- [Consigne de travail] Reproduis intégralement le texte sur Truman Capote ci-dessous, sans y apporter la moindre modification.

- [Texte fourni]
Il est l’écrivain qui a le plus intéressé le cinéma. Deux très beaux biopics lui ont déjà été consacrés –Truman Capote (2005) de Bennett Miller, et Infamous (2006) de Douglas McGrath –, et la deuxième saison de Feud lui est aujourd’hui dédiée.

Si les écrivain·es font généralement peu l’objet de biopics, c’est sans doute parce que l’acte d’écrire lui-même n’est pas furieusement cinégénique – imaginez un film de la longueur de Dune sur quelqu’un·e tapant à la machine ou l’ordinateur, ou rêvassant sur son fauteuil. D’ailleurs, dans Feud: Capote vs. the Swans, quand on aperçoit la machine à écrire de Truman Capote, c’est généralement en guise d’accessoire, l’écrivain étant plus occupé à virevolter autour un verre de bourbon à la main, en papotant ou en s’engueulant avec un ami présent dans son appartement. Capote a décidément quelque chose de plus : la mondanité glamour et alcoolisée. Mais Scott Fitzgerald partageait ces deux attributs, en plus de l’autodestruction, et pourtant, il n’a eu droit qu’à un très vague téléfilm, F. Scott Fitzgerald in Hollywood, en 1976. Alors, pourquoi Capote ?

- [Entrées fournies]
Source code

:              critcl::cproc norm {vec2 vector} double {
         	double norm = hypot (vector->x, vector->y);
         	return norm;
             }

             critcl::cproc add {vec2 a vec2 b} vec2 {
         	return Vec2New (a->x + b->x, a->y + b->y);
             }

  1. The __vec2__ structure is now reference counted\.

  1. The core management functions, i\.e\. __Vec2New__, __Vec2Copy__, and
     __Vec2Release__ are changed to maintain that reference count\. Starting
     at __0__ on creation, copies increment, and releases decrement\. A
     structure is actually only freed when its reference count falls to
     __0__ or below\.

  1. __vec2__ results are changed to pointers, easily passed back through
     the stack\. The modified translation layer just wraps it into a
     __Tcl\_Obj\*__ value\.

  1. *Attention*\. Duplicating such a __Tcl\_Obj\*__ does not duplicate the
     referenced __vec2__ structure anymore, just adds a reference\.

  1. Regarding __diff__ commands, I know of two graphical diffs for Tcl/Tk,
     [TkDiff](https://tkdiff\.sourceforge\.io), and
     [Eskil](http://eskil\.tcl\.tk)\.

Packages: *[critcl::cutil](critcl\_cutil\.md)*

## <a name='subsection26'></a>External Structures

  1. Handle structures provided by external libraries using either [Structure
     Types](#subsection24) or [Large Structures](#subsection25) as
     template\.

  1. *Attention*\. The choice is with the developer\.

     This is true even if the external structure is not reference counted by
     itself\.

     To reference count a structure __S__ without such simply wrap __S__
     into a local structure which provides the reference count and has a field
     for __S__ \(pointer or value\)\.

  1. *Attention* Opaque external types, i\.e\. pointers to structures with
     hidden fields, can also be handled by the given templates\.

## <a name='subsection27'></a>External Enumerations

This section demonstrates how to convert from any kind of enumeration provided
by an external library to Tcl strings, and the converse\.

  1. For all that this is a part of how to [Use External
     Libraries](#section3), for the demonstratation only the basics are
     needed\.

- [Réponse à la consigne]
Il est l’écrivain qui a le plus intéressé le cinéma. Deux très beaux biopics lui ont déjà été consacrés –Truman Capote (2005) de Bennett Miller, et Infamous (2006) de Douglas McGrath –, et la deuxième saison de Feud lui est aujourd’hui dédiée.

Si les écrivain·es font généralement peu l’objet de biopics, c’est sans doute parce que l’acte d’écrire lui-même n’est pas furieusement cinégénique – imaginez un film de la longueur de Dune sur quelqu’un·e tapant à la machine ou l’ordinateur, ou rêvassant sur son fauteuil. D’ailleurs, dans Feud: Capote vs. the Swans, quand on aperçoit la machine à écrire de Truman Capote, c’est généralement en guise d’accessoire, l’écrivain étant plus occupé à virevolter autour un verre de bourbon à la main, en papotant ou en s’engueulant avec un ami présent dans son appartement. Capote a décidément quelque chose de plus : la mondanité glamour et alcoolisée. Mais Scott Fitzgerald partageait ces deux attributs, en plus de l’autodestruction, et pourtant, il n’a eu droit qu’à un très vague téléfilm, F. Scott Fitzgerald in Hollywood, en 1976. Alors, pourquoi Capote ?